Through this bridge, we aim to interpret the existing insights on the component and system from a holistic perspective. In particular, we are excited that this perspective helps us understand what effective layered architectures allow for robust (fast and accurate) performance to be achieved even with slow or inaccurate components.
Our prior work made an initial step toward this objective by characterizing the tradeoffs between information rate and transmission delay in peripheral nerve fibers (hardware speed-accuracy-tradeoffs) and the resulting system speed-accuracy-tradeoffs in sensorimotor tasks such as visual tracking, driving, and reaching. The system SATs can be improved by having a broad distribution of delay and rate across the population of incoming sensory fibers within levels by (i.e. having a broad distribution within a single modality or single nerve bundle) or between layers (having a multimodal distribution across different modalities, such as a combination of visual and vestibular input for oculomotor stabilization). We term this concept as "diversity enabled sweet spot (DESS).'' Interestingly, DESS can be observed in a variety of systems, both natural and technological: the size principle for the recruitment of motor units, Fitts' Law in reaching, sensorimotor learning, immune response, transportation, smart grid.
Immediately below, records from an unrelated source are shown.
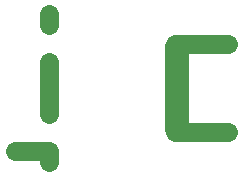
<source format=gbr>
G04 #@! TF.FileFunction,Other,ECO1*
%FSLAX46Y46*%
G04 Gerber Fmt 4.6, Leading zero omitted, Abs format (unit mm)*
G04 Created by KiCad (PCBNEW 4.0.6) date 2018 April 18, Wednesday 08:04:54*
%MOMM*%
%LPD*%
G01*
G04 APERTURE LIST*
%ADD10C,0.100000*%
%ADD11C,1.600000*%
%ADD12C,2.000000*%
G04 APERTURE END LIST*
D10*
D11*
X-1200000Y-10200000D02*
X3300000Y-10200000D01*
X-11800000Y-12800000D02*
X-11800000Y-11800000D01*
X-14700000Y-11800000D02*
X-11800000Y-11800000D01*
X-11800000Y-200000D02*
X-11800000Y-1200000D01*
X-11800000Y-4300000D02*
X-11800000Y-8700000D01*
D12*
X-1000000Y-3000000D02*
X-1000000Y-10000000D01*
D11*
X-1200000Y-2800000D02*
X3300000Y-2800000D01*
M02*

</source>
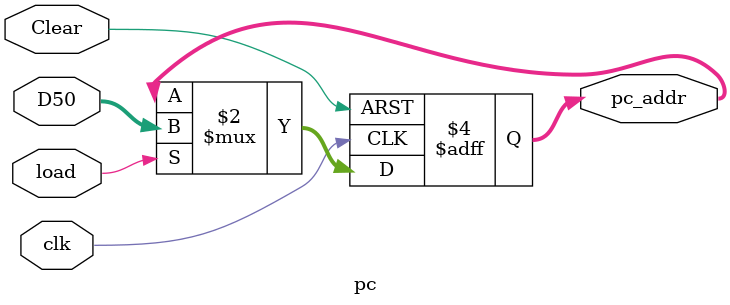
<source format=v>
module pc(D50,load,Clear,clk,pc_addr); 
input load, Clear, clk; 
input [5:0] D50; 
output reg [5:0] pc_addr; 
 
always @(posedge clk or posedge Clear) if(Clear) 
    pc_addr<=5'b00000; 
else begin 
    if(load)  pc_addr<=D50; 	 	 	  
    end 
endmodule 

</source>
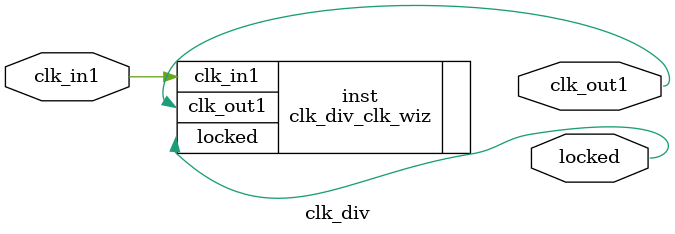
<source format=v>


`timescale 1ps/1ps

(* CORE_GENERATION_INFO = "clk_div,clk_wiz_v6_0_2_0_0,{component_name=clk_div,use_phase_alignment=true,use_min_o_jitter=false,use_max_i_jitter=false,use_dyn_phase_shift=false,use_inclk_switchover=false,use_dyn_reconfig=false,enable_axi=0,feedback_source=FDBK_AUTO,PRIMITIVE=PLL,num_out_clk=1,clkin1_period=10.000,clkin2_period=10.000,use_power_down=false,use_reset=false,use_locked=true,use_inclk_stopped=false,feedback_type=SINGLE,CLOCK_MGR_TYPE=NA,manual_override=false}" *)

module clk_div 
 (
  // Clock out ports
  output        clk_out1,
  // Status and control signals
  output        locked,
 // Clock in ports
  input         clk_in1
 );

  clk_div_clk_wiz inst
  (
  // Clock out ports  
  .clk_out1(clk_out1),
  // Status and control signals               
  .locked(locked),
 // Clock in ports
  .clk_in1(clk_in1)
  );

endmodule

</source>
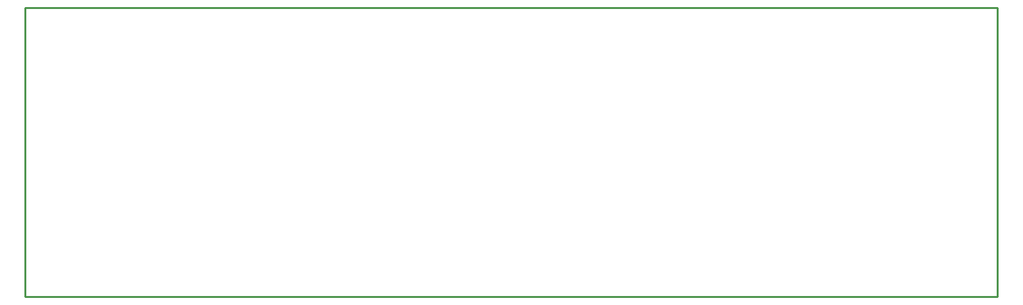
<source format=gko>
G04*
G04 #@! TF.GenerationSoftware,Altium Limited,Altium Designer,25.2.1 (25)*
G04*
G04 Layer_Color=16711935*
%FSLAX25Y25*%
%MOIN*%
G70*
G04*
G04 #@! TF.SameCoordinates,C1108634-7D56-49FF-B426-694D52BA22A1*
G04*
G04*
G04 #@! TF.FilePolarity,Positive*
G04*
G01*
G75*
%ADD10C,0.01000*%
D10*
X0Y0D02*
X505000D01*
X0Y150000D02*
X505000D01*
Y0D02*
Y150000D01*
X0Y0D02*
Y150000D01*
M02*

</source>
Autonomous driving: attaining safety using affordable hardware
Autonomous driving can fundamentally change our life and transportation. However, there are tremendous challenges in ensuring safety and making autonomous vehicles more affordable and modular. We aim to enhance its safety and affordability using robust learning and control methods and bio-inspired architectures.
Past projects:
Smart grid: Enhancing scalability and efficiency in real-time scheduling
Large-scale service systems, such as power stations and cloud computing, present tremendous challenges in terms of controlling their strain on the power grid and the cloud. Meanwhile, these systems also present a great opportunity to exploit the flexibility in service speed and duration of each job. In view of these challenges and opportunities, we developed low-complexity online scheduling algorithms that balance system performance and quality-of-service. Our algorithms, when implemented in electric vehicle charging stations, can help achieve stable and predictable power consumption.
Security: Improving fault tolerance in estimation and inference
A cyber-physical system is vulnerable to various faults due to its distributed nature. Examples of these faults are hijacking, natural disasters, infrastructure wear, which can be caused by either malicious agents or unforeseen accidents. Therefore, the control of such systems should be equipped with safety-critical processes that tolerate a wide range of faults. We proposed both a state estimator and inference algorithms for system parameters, which have provable performance guarantees in the presence of sparse faults. Our algorithms, when incorporated into the control of cyber-physical systems, can help mitigate human injuries or economic damage to these faults.